Mas engana-se quem espera da atuação de Cácia Goulart uma personagem branca se autoelogiando como “antirracista” ou performando mea culpa e comiseração. “Senhora C. não tem esse complexo de Princesa Isabel; não pretende ser reconhecida como a ‘branca redentora’ da causa. Pelo contrário: ela é consciente da infâmia do lugar racial que ocupa, sabe que esse lugar é indefensável”, reflete Cácia, que também assina a direção da peça. Para ela, o risco da abordagem pelo viés escolhido seria a tentação de redimir a personagem, ou cobri-la de elogios por sua consciência racial. “Mas a desgraça dela é saber que não basta ter consciência: ela está, como branca, submersa na indignidade, uma vez que reconhece seu lugar na branquitude, mas é incapaz de desocupar esse lugar privilegiado”, conclui.
Para o dramaturgo Reni Adriano, esse assunto costuma ser violentamente rechaçado por pessoas brancas, porque instintivamente reconhecem que subjaz a esse tema-tabu uma dose dolorosa de vergonha e infâmia. “Mas o status da branquitude se perpetua e se atualiza justamente nesse silenciamento”, pondera.
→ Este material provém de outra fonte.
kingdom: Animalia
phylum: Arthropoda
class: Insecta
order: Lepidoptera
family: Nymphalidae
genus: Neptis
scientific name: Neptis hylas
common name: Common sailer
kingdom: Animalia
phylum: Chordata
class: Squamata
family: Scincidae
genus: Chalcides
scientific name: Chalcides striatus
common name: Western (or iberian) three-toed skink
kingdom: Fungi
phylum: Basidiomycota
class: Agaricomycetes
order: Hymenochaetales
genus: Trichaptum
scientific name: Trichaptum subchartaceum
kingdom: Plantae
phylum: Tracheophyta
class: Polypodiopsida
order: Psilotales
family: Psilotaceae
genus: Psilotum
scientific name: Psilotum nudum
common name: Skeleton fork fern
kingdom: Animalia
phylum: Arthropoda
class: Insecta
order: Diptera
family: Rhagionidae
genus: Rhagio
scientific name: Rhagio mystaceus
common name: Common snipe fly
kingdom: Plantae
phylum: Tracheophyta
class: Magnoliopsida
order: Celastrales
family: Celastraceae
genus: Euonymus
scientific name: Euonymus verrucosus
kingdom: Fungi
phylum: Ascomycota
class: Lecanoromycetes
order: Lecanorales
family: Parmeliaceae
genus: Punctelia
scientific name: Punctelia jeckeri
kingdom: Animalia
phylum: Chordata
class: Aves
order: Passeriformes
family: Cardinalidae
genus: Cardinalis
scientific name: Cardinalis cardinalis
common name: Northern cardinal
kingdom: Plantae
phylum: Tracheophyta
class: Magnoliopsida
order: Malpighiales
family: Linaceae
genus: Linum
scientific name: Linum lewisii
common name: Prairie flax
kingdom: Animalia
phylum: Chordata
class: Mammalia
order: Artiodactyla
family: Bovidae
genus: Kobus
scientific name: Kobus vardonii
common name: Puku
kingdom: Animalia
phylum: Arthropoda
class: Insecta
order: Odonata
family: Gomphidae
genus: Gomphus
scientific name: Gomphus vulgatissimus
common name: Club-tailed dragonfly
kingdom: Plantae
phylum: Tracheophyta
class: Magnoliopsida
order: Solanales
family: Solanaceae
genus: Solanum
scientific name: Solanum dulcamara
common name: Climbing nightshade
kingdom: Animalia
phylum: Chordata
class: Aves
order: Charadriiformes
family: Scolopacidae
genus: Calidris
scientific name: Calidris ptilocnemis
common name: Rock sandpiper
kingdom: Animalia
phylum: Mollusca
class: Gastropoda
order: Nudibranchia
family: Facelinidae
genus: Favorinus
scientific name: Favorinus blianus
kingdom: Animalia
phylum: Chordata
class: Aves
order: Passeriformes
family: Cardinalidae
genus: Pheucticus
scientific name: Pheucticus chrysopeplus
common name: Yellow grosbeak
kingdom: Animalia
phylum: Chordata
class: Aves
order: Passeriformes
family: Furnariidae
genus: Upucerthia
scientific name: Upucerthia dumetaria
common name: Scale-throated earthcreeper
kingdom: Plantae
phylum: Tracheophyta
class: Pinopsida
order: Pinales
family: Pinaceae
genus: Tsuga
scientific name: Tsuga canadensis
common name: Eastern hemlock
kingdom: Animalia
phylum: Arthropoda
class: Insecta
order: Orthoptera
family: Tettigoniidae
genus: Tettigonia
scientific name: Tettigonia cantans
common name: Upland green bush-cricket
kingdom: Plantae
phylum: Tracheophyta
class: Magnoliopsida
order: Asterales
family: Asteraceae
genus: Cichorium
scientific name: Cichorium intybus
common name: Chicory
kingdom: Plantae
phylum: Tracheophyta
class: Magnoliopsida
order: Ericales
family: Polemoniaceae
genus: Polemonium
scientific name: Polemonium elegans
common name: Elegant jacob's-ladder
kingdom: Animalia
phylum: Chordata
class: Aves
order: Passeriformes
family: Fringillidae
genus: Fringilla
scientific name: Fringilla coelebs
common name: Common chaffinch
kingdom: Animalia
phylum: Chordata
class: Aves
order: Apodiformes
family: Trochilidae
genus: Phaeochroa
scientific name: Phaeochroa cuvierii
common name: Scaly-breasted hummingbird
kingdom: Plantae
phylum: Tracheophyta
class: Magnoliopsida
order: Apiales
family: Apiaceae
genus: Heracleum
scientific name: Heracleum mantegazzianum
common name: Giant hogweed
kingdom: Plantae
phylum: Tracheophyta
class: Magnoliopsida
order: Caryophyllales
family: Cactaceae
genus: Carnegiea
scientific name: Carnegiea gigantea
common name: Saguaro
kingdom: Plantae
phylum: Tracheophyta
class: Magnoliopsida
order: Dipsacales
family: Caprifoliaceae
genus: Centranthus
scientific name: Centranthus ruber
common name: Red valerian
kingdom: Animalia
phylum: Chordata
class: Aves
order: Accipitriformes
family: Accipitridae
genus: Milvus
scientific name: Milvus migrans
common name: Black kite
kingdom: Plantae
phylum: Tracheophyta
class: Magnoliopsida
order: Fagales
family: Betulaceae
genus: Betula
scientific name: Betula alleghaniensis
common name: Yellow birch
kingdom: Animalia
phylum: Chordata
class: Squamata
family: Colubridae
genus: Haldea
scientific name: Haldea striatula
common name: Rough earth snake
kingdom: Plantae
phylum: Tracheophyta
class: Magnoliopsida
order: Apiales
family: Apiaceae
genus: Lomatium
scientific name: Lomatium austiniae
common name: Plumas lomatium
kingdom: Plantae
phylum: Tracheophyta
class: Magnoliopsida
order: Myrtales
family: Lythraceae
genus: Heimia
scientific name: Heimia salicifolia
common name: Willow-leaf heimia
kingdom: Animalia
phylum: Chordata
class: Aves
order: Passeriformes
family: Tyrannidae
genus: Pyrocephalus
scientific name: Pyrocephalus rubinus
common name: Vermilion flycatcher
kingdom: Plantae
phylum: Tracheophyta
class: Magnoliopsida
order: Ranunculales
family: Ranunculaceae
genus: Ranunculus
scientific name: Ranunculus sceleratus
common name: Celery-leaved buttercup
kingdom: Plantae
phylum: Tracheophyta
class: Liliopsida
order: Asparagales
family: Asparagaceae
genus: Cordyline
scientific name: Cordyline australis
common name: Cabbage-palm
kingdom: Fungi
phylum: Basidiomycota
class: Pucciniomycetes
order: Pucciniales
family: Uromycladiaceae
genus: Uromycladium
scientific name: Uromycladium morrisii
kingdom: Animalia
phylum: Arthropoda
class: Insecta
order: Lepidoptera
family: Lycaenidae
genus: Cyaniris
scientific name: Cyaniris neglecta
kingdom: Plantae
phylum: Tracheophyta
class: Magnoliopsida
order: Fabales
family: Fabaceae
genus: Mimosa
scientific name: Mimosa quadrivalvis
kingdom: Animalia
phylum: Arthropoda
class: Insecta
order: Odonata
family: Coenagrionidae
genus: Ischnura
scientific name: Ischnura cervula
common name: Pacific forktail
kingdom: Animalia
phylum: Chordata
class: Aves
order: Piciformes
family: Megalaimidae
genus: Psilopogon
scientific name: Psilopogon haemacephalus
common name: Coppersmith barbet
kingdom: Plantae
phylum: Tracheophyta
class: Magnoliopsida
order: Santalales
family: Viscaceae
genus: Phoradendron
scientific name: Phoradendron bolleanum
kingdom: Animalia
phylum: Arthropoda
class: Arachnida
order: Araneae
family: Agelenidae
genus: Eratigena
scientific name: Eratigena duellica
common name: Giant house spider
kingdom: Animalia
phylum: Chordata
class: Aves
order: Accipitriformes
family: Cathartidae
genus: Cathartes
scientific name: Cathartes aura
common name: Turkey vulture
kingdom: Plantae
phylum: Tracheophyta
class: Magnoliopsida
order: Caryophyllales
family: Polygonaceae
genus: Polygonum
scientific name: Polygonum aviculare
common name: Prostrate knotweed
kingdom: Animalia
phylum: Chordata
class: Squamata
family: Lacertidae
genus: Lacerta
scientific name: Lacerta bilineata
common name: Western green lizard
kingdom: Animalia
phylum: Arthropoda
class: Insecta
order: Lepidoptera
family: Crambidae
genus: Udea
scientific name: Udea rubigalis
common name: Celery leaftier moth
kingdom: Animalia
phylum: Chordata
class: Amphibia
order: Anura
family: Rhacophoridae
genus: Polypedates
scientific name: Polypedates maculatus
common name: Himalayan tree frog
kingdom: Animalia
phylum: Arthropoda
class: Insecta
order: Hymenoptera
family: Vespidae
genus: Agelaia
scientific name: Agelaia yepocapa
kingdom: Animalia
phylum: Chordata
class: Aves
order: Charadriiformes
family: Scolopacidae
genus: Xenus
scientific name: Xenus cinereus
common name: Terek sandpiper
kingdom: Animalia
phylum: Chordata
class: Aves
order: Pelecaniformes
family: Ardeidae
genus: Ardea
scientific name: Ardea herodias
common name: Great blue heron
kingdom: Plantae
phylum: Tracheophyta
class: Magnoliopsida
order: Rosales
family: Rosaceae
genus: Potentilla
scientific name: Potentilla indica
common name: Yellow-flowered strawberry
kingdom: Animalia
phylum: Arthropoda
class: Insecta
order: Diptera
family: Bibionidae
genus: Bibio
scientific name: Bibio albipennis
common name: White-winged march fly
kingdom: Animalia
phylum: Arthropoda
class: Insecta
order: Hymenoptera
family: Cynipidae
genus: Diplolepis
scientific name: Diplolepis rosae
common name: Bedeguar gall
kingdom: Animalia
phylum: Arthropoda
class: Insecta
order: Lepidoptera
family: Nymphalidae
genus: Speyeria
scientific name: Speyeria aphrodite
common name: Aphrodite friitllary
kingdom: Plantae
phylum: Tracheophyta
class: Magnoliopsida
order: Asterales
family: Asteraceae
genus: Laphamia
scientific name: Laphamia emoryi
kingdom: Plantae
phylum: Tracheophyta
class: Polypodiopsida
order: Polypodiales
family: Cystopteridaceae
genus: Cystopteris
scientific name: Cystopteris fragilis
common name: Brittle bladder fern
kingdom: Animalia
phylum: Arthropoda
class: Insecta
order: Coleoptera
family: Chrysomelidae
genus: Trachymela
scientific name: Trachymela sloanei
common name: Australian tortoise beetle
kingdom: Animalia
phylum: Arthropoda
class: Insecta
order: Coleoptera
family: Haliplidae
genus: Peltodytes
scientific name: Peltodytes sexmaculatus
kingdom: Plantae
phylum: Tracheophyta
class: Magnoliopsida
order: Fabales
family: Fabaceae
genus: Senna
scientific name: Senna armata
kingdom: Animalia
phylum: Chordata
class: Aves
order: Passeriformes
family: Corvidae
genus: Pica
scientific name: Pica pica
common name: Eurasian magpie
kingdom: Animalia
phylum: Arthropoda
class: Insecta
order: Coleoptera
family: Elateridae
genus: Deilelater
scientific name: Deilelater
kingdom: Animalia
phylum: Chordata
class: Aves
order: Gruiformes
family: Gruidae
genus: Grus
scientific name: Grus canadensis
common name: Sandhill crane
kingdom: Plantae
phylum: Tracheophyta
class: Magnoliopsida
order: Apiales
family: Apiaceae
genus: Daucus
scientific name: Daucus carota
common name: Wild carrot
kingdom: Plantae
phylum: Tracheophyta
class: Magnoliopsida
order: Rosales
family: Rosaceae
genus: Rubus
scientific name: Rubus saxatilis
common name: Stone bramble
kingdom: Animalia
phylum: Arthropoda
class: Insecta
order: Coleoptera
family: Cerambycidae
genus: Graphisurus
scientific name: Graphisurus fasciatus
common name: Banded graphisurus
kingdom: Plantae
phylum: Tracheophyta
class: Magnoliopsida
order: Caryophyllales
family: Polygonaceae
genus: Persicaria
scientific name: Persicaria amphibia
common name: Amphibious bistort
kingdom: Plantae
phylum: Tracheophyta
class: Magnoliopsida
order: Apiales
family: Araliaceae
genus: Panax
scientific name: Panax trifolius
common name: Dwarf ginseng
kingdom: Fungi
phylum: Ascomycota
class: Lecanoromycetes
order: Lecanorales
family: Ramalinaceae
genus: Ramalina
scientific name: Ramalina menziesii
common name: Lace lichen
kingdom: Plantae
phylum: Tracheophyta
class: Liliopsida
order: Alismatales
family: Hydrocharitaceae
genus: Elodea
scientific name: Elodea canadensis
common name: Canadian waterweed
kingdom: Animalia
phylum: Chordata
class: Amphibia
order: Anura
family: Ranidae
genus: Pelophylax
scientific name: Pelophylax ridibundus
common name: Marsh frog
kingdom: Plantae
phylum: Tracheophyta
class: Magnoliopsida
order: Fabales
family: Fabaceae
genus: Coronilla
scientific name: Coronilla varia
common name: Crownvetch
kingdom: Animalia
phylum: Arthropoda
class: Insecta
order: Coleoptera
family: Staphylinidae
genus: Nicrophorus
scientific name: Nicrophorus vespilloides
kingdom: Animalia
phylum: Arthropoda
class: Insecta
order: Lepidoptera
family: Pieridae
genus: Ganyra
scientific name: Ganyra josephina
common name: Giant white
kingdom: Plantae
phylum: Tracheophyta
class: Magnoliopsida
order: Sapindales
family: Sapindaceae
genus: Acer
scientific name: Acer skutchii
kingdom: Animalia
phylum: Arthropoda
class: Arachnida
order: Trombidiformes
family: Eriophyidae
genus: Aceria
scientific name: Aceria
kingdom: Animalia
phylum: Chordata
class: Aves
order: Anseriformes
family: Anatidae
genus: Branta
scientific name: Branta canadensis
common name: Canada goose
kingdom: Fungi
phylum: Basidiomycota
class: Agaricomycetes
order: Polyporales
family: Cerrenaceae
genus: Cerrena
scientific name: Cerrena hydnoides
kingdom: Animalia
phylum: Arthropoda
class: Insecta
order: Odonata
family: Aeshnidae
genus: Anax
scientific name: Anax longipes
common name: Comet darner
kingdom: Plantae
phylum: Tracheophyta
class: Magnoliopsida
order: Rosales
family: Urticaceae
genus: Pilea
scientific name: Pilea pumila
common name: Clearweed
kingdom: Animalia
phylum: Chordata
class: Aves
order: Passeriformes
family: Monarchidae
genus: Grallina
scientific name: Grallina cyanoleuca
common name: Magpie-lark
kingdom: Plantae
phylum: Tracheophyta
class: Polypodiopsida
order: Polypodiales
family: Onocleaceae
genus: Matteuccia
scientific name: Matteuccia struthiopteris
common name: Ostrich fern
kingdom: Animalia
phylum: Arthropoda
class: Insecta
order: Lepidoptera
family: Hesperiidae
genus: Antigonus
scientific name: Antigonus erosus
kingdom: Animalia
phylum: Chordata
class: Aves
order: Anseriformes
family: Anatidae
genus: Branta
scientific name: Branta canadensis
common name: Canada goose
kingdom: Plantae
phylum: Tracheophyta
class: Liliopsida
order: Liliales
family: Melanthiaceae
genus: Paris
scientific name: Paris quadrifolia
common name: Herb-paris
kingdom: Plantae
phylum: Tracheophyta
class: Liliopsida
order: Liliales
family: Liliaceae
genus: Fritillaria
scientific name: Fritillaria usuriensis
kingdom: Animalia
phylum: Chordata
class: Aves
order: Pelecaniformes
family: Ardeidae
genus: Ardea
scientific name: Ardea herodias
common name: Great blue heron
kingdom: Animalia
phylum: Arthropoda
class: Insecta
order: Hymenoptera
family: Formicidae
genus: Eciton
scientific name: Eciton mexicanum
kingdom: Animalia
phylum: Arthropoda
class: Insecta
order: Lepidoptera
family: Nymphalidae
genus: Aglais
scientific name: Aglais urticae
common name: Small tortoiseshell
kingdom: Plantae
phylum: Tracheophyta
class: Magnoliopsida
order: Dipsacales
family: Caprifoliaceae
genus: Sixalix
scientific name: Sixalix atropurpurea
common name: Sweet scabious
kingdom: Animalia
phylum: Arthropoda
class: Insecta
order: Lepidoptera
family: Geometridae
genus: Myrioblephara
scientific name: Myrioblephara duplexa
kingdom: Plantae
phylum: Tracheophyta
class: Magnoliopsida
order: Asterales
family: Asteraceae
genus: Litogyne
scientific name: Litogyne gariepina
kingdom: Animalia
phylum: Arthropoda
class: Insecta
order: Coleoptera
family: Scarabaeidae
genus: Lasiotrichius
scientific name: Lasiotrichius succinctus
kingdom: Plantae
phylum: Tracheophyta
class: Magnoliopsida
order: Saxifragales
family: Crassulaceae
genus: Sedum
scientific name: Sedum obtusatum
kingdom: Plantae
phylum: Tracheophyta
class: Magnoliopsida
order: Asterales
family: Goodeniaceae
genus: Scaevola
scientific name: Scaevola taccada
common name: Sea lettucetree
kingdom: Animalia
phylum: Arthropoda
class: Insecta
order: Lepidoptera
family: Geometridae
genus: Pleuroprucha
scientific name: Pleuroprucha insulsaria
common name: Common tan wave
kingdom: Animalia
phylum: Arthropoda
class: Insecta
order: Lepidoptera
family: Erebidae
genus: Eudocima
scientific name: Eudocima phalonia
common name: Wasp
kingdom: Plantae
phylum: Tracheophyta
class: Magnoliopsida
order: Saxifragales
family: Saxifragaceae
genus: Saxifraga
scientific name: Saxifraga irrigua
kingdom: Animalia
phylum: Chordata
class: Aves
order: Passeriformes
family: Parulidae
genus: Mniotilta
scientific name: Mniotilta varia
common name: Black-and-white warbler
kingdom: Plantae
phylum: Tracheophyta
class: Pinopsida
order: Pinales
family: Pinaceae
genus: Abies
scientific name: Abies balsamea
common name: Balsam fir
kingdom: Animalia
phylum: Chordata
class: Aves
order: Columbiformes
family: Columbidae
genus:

Além disso, o autor, que é negro, ironiza que escrever para uma atriz branca funcionaria como uma espécie de mascaramento para que brancos possam ouvi-lo de boa vontade. “O fato de sermos um país em que negros não têm um dia sequer de descanso só é possível ao preço de que os brancos tenham uma dignidade muito frágil. Eu quero questionar essa dignidade frouxa dos brancos. Debater racismo com negros é fácil; o que eu quero é racializar os brancos em cena e situá-los no lugar de suas responsabilidades”, crava.
Escrita por um dramaturgo negro, portanto, para atuação de uma atriz branca, a peça mobiliza e tensiona os marcadores identitários raciais de modo a evidenciar que, antes de ser um “problema de negros”, o racismo é um flagelo de brancos. O exercício de franqueza de uma mulher branca sobre a perversão de seu próprio status identitário torna A idade da peste uma assombrosa reflexão em que pensar o racismo é um debate sobre o mal.
CRIA DO ABC PAULISTA
Mineiro de Santa Luzia, o autor da peça, Reni Adriano, vive na capital de São Paulo. Mas foi em Diadema que ele residiu, dos nove anos de idade aos primeiros anos da vida adulta. Na cidade é que o autor teve o primeiro contato com diferentes linguagens artísticas, nas diversas oficinas espalhadas pelos bairros. Em uma delas é que arriscou mostrar seus primeiros escritos, e foi encorajado a continuar a escrever em workshops ministrados pela poeta Beth Brait Alvim. Em respeito a suas origens como artista na cidade é que o autor optou por bater um papo com o público ao final da sessão do dia 04 de maio.